» Try it:
Nothing beyond the line containing "X254965000Y-89700000D03*" is to be printed; print exactly each line from the start of the records below through that line, leaving out pictures.

==== Supplied records

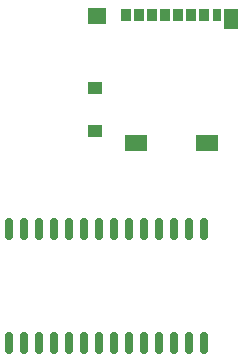
<source format=gbr>
%TF.GenerationSoftware,KiCad,Pcbnew,(6.0.11)*%
%TF.CreationDate,2023-09-02T05:53:17-04:00*%
%TF.ProjectId,input-output.Multi,696e7075-742d-46f7-9574-7075742e4d75,rev?*%
%TF.SameCoordinates,Original*%
%TF.FileFunction,Paste,Top*%
%TF.FilePolarity,Positive*%
%FSLAX46Y46*%
G04 Gerber Fmt 4.6, Leading zero omitted, Abs format (unit mm)*
G04 Created by KiCad (PCBNEW (6.0.11)) date 2023-09-02 05:53:17*
%MOMM*%
%LPD*%
G01*
G04 APERTURE LIST*
G04 Aperture macros list*
%AMRoundRect*
0 Rectangle with rounded corners*
0 $1 Rounding radius*
0 $2 $3 $4 $5 $6 $7 $8 $9 X,Y pos of 4 corners*
0 Add a 4 corners polygon primitive as box body*
4,1,4,$2,$3,$4,$5,$6,$7,$8,$9,$2,$3,0*
0 Add four circle primitives for the rounded corners*
1,1,$1+$1,$2,$3*
1,1,$1+$1,$4,$5*
1,1,$1+$1,$6,$7*
1,1,$1+$1,$8,$9*
0 Add four rect primitives between the rounded corners*
20,1,$1+$1,$2,$3,$4,$5,0*
20,1,$1+$1,$4,$5,$6,$7,0*
20,1,$1+$1,$6,$7,$8,$9,0*
20,1,$1+$1,$8,$9,$2,$3,0*%
G04 Aperture macros list end*
%ADD10RoundRect,0.150000X0.150000X-0.750000X0.150000X0.750000X-0.150000X0.750000X-0.150000X-0.750000X0*%
%ADD11R,0.850000X1.100000*%
%ADD12R,0.750000X1.100000*%
%ADD13R,1.200000X1.000000*%
%ADD14R,1.170000X1.800000*%
%ADD15R,1.900000X1.350000*%
%ADD16R,1.550000X1.350000*%
G04 APERTURE END LIST*
D10*
%TO.C,U27*%
X240995000Y-99300000D03*
X242265000Y-99300000D03*
X243535000Y-99300000D03*
X244805000Y-99300000D03*
X246075000Y-99300000D03*
X247345000Y-99300000D03*
X248615000Y-99300000D03*
X249885000Y-99300000D03*
X251155000Y-99300000D03*
X252425000Y-99300000D03*
X253695000Y-99300000D03*
X254965000Y-99300000D03*
X256235000Y-99300000D03*
X257505000Y-99300000D03*
X257505000Y-89700000D03*
X256235000Y-89700000D03*
X254965000Y-89700000D03*
X253695000Y-89700000D03*
X252425000Y-89700000D03*
X251155000Y-89700000D03*
X249885000Y-89700000D03*
X248615000Y-89700000D03*
X247345000Y-89700000D03*
X246075000Y-89700000D03*
X244805000Y-89700000D03*
X243535000Y-89700000D03*
X242265000Y-89700000D03*
X240995000Y-89700000D03*
%TD*%
D11*
%TO.C,J8*%
X250895000Y-71550000D03*
X251995000Y-71550000D03*
X253095000Y-71550000D03*
X254195000Y-71550000D03*
X255295000Y-71550000D03*
X256395000Y-71550000D03*
X257495000Y-71550000D03*
D12*
X258545000Y-71550000D03*
D13*
X248260000Y-77700000D03*
X248260000Y-81400000D03*
D14*
X259755000Y-71900000D03*
D15*
X251760000Y-82375000D03*
X257730000Y-82375000D03*
D16*
X248435000Y-71675000D03*
%TD*%
M02*

</source>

========

» Task answer:
<source format=gbr>
%TF.GenerationSoftware,KiCad,Pcbnew,(6.0.11)*%
%TF.CreationDate,2023-09-02T05:53:17-04:00*%
%TF.ProjectId,input-output.Multi,696e7075-742d-46f7-9574-7075742e4d75,rev?*%
%TF.SameCoordinates,Original*%
%TF.FileFunction,Paste,Top*%
%TF.FilePolarity,Positive*%
%FSLAX46Y46*%
G04 Gerber Fmt 4.6, Leading zero omitted, Abs format (unit mm)*
G04 Created by KiCad (PCBNEW (6.0.11)) date 2023-09-02 05:53:17*
%MOMM*%
%LPD*%
G01*
G04 APERTURE LIST*
G04 Aperture macros list*
%AMRoundRect*
0 Rectangle with rounded corners*
0 $1 Rounding radius*
0 $2 $3 $4 $5 $6 $7 $8 $9 X,Y pos of 4 corners*
0 Add a 4 corners polygon primitive as box body*
4,1,4,$2,$3,$4,$5,$6,$7,$8,$9,$2,$3,0*
0 Add four circle primitives for the rounded corners*
1,1,$1+$1,$2,$3*
1,1,$1+$1,$4,$5*
1,1,$1+$1,$6,$7*
1,1,$1+$1,$8,$9*
0 Add four rect primitives between the rounded corners*
20,1,$1+$1,$2,$3,$4,$5,0*
20,1,$1+$1,$4,$5,$6,$7,0*
20,1,$1+$1,$6,$7,$8,$9,0*
20,1,$1+$1,$8,$9,$2,$3,0*%
G04 Aperture macros list end*
%ADD10RoundRect,0.150000X0.150000X-0.750000X0.150000X0.750000X-0.150000X0.750000X-0.150000X-0.750000X0*%
%ADD11R,0.850000X1.100000*%
%ADD12R,0.750000X1.100000*%
%ADD13R,1.200000X1.000000*%
%ADD14R,1.170000X1.800000*%
%ADD15R,1.900000X1.350000*%
%ADD16R,1.550000X1.350000*%
G04 APERTURE END LIST*
D10*
%TO.C,U27*%
X240995000Y-99300000D03*
X242265000Y-99300000D03*
X243535000Y-99300000D03*
X244805000Y-99300000D03*
X246075000Y-99300000D03*
X247345000Y-99300000D03*
X248615000Y-99300000D03*
X249885000Y-99300000D03*
X251155000Y-99300000D03*
X252425000Y-99300000D03*
X253695000Y-99300000D03*
X254965000Y-99300000D03*
X256235000Y-99300000D03*
X257505000Y-99300000D03*
X257505000Y-89700000D03*
X256235000Y-89700000D03*
X254965000Y-89700000D03*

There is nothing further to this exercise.